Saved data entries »
:::

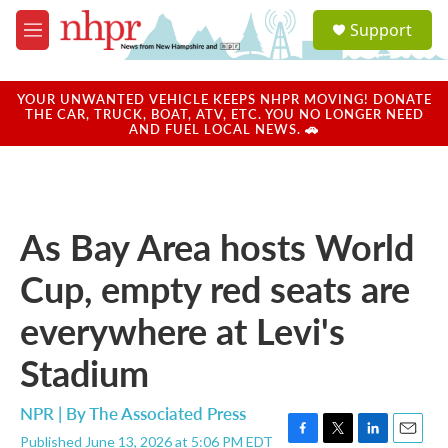
Skip to main content
S
Support
e
M
a
e
r
n
c
u
YOUR UNWANTED VEHICLE KEEPS NHPR MOVING! DONATE
h
THE CAR, TRUCK, BOAT, ATV, ETC. YOU NO LONGER NEED
AND FUEL LOCAL NEWS. 🚗
u
e
r
y
As Bay Area hosts World
Cup, empty red seats are
everywhere at Levi's
Stadium
NPR | By
The Associated Press
Published June 13, 2026 at 5:06 PM EDT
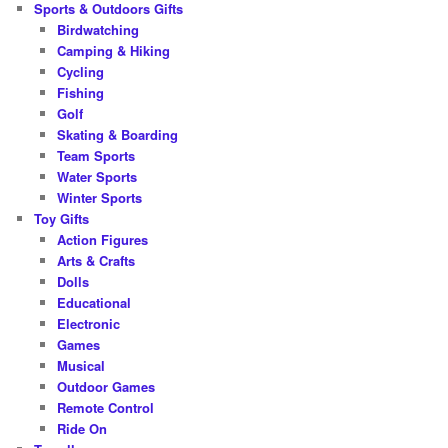
Sports & Outdoors Gifts
Birdwatching
Camping & Hiking
Cycling
Fishing
Golf
Skating & Boarding
Team Sports
Water Sports
Winter Sports
Toy Gifts
Action Figures
Arts & Crafts
Dolls
Educational
Electronic
Games
Musical
Outdoor Games
Remote Control
Ride On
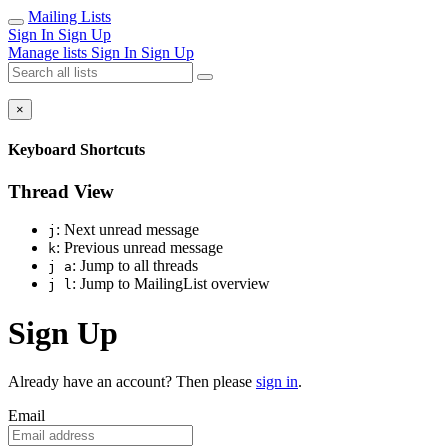
Mailing Lists
Sign In
Sign Up
Manage lists
Sign In
Sign Up
×
Keyboard Shortcuts
Thread View
: Next unread message
j
: Previous unread message
k
: Jump to all threads
j a
: Jump to MailingList overview
j l
Sign Up
Already have an account? Then please
sign in
.
Email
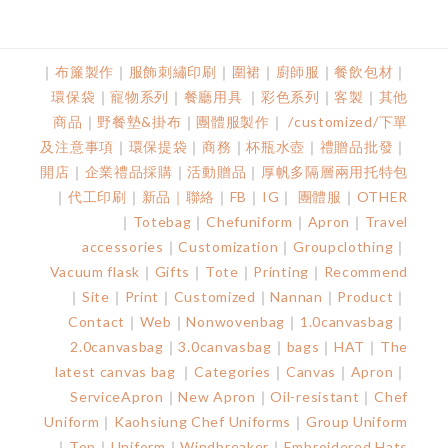
｜
布簾製作
｜
服飾刺繡印刷
｜
圍裙
｜
廚師服
｜
餐飲包材
｜
環保袋
｜
寵物系列
｜
餐廳用具
｜
彩色系列
｜
客製
｜
其他
商品
｜
野餐墊&掛
布
｜
團體服製作
｜
/customized/下單
及注意事項
｜
環保提袋
｜
商務
｜
杯瓶水壺
｜
禮贈品批發
｜
開店
｜
企業禮品採購
｜
活動贈品
｜
厚帆多隔層兩用托特包
｜
代工印刷
｜
新品
｜
聯絡
｜
FB
｜
IG
｜
團體服
｜
OTHER
｜
Totebag
｜
Chefuniform
｜
Apron
｜
Travel
accessories
｜
Customization
｜
Groupclothing
｜
Vacuum flask
｜
Gifts
｜
Tote
｜
Printing
｜
Recommend
｜
Site
｜
Print
｜
Customized
｜
Nannan
｜
Product
｜
Contact
｜
Web
｜
Nonwovenbag
｜
1.0canvasbag
｜
2.0canvasbag
｜
3.0canvasbag
｜
bags
｜
HAT
｜
The
latest canvas bag
｜
Categories
｜
Canvas
｜
Apron
｜
ServiceApron
｜
New Apron
｜
Oil-resistant
｜
Chef
Uniform
｜
Kaohsiung Chef Uniforms
｜
Group Uniform
｜
Top
｜
Uniform
｜
Windbreaker
｜
Embroidered Hats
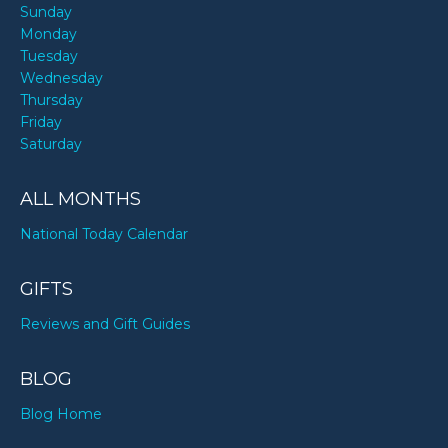
Sunday
Monday
Tuesday
Wednesday
Thursday
Friday
Saturday
ALL MONTHS
National Today Calendar
GIFTS
Reviews and Gift Guides
BLOG
Blog Home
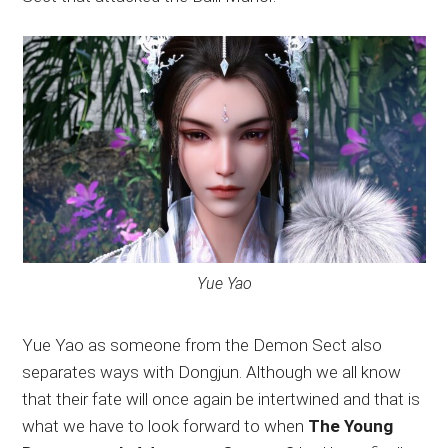
Yue Yao
Yue Yao as someone from the Demon Sect also
separates ways with Dongjun. Although we all know
that their fate will once again be intertwined and that is
what we have to look forward to when
The Young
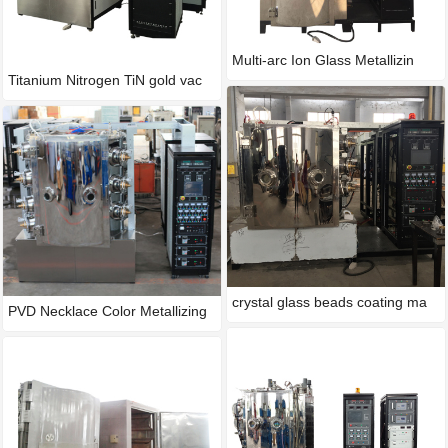
Multi-arc Ion Glass Metallizin
Titanium Nitrogen TiN gold vac
crystal glass beads coating ma
PVD Necklace Color Metallizing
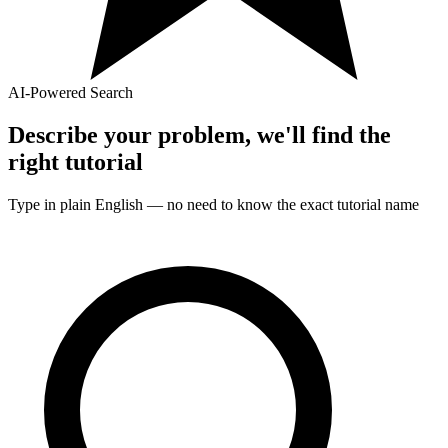
AI-Powered Search
Describe your problem, we'll find the
right
tutorial
Type in plain English — no need to know the exact
tutorial
name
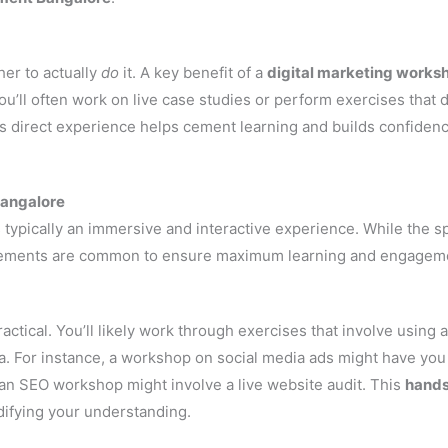
her to actually
do
it. A key benefit of a
digital marketing works
u’ll often work on live case studies or perform exercises that d
This direct experience helps cement learning and builds confiden
Bangalore
 typically an immersive and interactive experience. While the sp
 elements are common to ensure maximum learning and engagem
ctical. You’ll likely work through exercises that involve using a
ta. For instance, a workshop on social media ads might have you
 an SEO workshop might involve a live website audit. This
hand
idifying your understanding.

:::

Output every line of text from the entries above as a numbered list, omitting blank lines and excluding the pictures.

THE COMPLETED TASK »
1. Skip to main content
2. S
3. Support
4. e
5. M
6. a
7. e
8. r
9. n
10. c
11. u
12. YOUR UNWANTED VEHICLE KEEPS NHPR MOVING! DONATE
13. h
14. THE CAR, TRUCK, BOAT, ATV, ETC. YOU NO LONGER NEED
15. AND FUEL LOCAL NEWS. 🚗
16. u
17. e
18. r
19. y
20. As Bay Area hosts World
21. Cup, empty red seats are
22. everywhere at Levi's
23. Stadium
24. NPR | By
25. The Associated Press
26. Published June 13, 2026 at 5:06 PM EDT
27. Sports & Outdoors Gifts
28. Birdwatching
29. Camping & Hiking
30. Cycling
31. Fishing
32. Golf
33. Skating & Boarding
34. Team Sports
35. Water Sports
36. Winter Sports
37. Toy Gifts
38. Action Figures
39. Arts & Crafts
40. Dolls
41. Educational
42. Electronic
43. Games
44. Musical
45. Outdoor Games
46. Remote Control
47. Ride On
48. Mailing Lists
49. Sign In
50. Sign Up
51. Manage lists
52. Sign In
53. Sign Up
54. ×
55. Keyboard Shortcuts
56. Thread View
57. : Next unread message
58. j
59. : Previous unread message
60. k
61. : Jump to all threads
62. j a
63. : Jump to MailingList overview
64. j l
65. Sign Up
66. Already have an account? Then please
67. sign in
68. .
69. Email
70. ｜
71. 布簾製作
72. ｜
73. 服飾刺繡印刷
74. ｜
75. 圍裙
76. ｜
77. 廚師服
78. ｜
79. 餐飲包材
80. ｜
81. 環保袋
82. ｜
83. 寵物系列
84. ｜
85. 餐廳用具
86. ｜
87. 彩色系列
88. ｜
89. 客製
90. ｜
91. 其他
92. 商品
93. ｜
94. 野餐墊&掛
95. 布
96. ｜
97. 團體服製作
98. ｜
99. /customized/下單
100. 及注意事項
101. ｜
102. 環保提袋
103. ｜
104. 商務
105. ｜
106. 杯瓶水壺
107. ｜
108. 禮贈品批發
109. ｜
110. 開店
111. ｜
112. 企業禮品採購
113. ｜
114. 活動贈品
115. ｜
116. 厚帆多隔層兩用托特包
117. ｜
118. 代工印刷
119. ｜
120. 新品
121. ｜
122. 聯絡
123. ｜
124. FB
125. ｜
126. IG
127. ｜
128. 團體服
129. ｜
130. OTHER
131. ｜
132. Totebag
133. ｜
134. Chefuniform
135. ｜
136. Apron
137. ｜
138. Travel
139. accessories
140. ｜
141. Customization
142. ｜
143. Groupclothing
144. ｜
145. Vacuum flask
146. ｜
147. Gifts
148. ｜
149. Tote
150. ｜
151. Printing
152. ｜
153. Recommend
154. ｜
155. Site
156. ｜
157. Print
158. ｜
159. Customized
160. ｜
161. Nannan
162. ｜
163. Product
164. ｜
165. Contact
166. ｜
167. Web
168. ｜
169. Nonwovenbag
170. ｜
171. 1.0canvasbag
172. ｜
173. 2.0canvasbag
174. ｜
175. 3.0canvasbag
176. ｜
177. bags
178. ｜
179. HAT
180. ｜
181. The
182. latest canvas bag
183. ｜
184. Categories
185. ｜
186. Canvas
187. ｜
188. Apron
189. ｜
190. ServiceApron
191. ｜
192. New Apron
193. ｜
194. Oil-resistant
195. ｜
196. Chef
197. Uniform
198. ｜
199. Kaohsiung Chef Uniforms
200. ｜
201. Group Uniform
202. ｜
203. Top
204. ｜
205. Uniform
206. ｜
207. Windbreaker
208. ｜
209. Embroidered Hats
210. Sunday
211. Monday
212. Tuesday
213. Wednesday
214. Thursday
215. Friday
216. Saturday
217. ALL MONTHS
218. National Today Calendar
219. GIFTS
220. Reviews and Gift Guides
221. BLOG
222. Blog Home
223. Yue Yao
224. Yue Yao as someone from the Demon Sect also
225. separates ways with Dongjun. Although we all know
226. that their fate will once again be intertwined and that is
227. what we have to look forward to when
228. The Young
229. Multi-arc Ion Glass Metallizin
230. Titanium Nitrogen TiN gold vac
231. crystal glass beads coating ma
232. PVD Necklace Color Metallizing
233. AI-Powered Search
234. Describe your problem, we'll find the
235. right
236. tutorial
237. Type in plain English — no need to know the exact
238. tutorial
239. name
240. her to actually
241. do
242. it. A key benefit of a
243. digital marketing works
244. u’ll often work on live case studies or perform exercises that d
245. This direct experience helps cement learning and builds confiden
246. Bangalore
247.  typically an immersive and interactive experience. While the sp
248.  elements are common to ensure maximum learning and engagem
249. ctical. You’ll likely work through exercises that involve using a
250. ta. For instance, a workshop on social media ads might have you
251.  an SEO workshop might involve a live website audit. This
252. hand
253. idifying your understanding.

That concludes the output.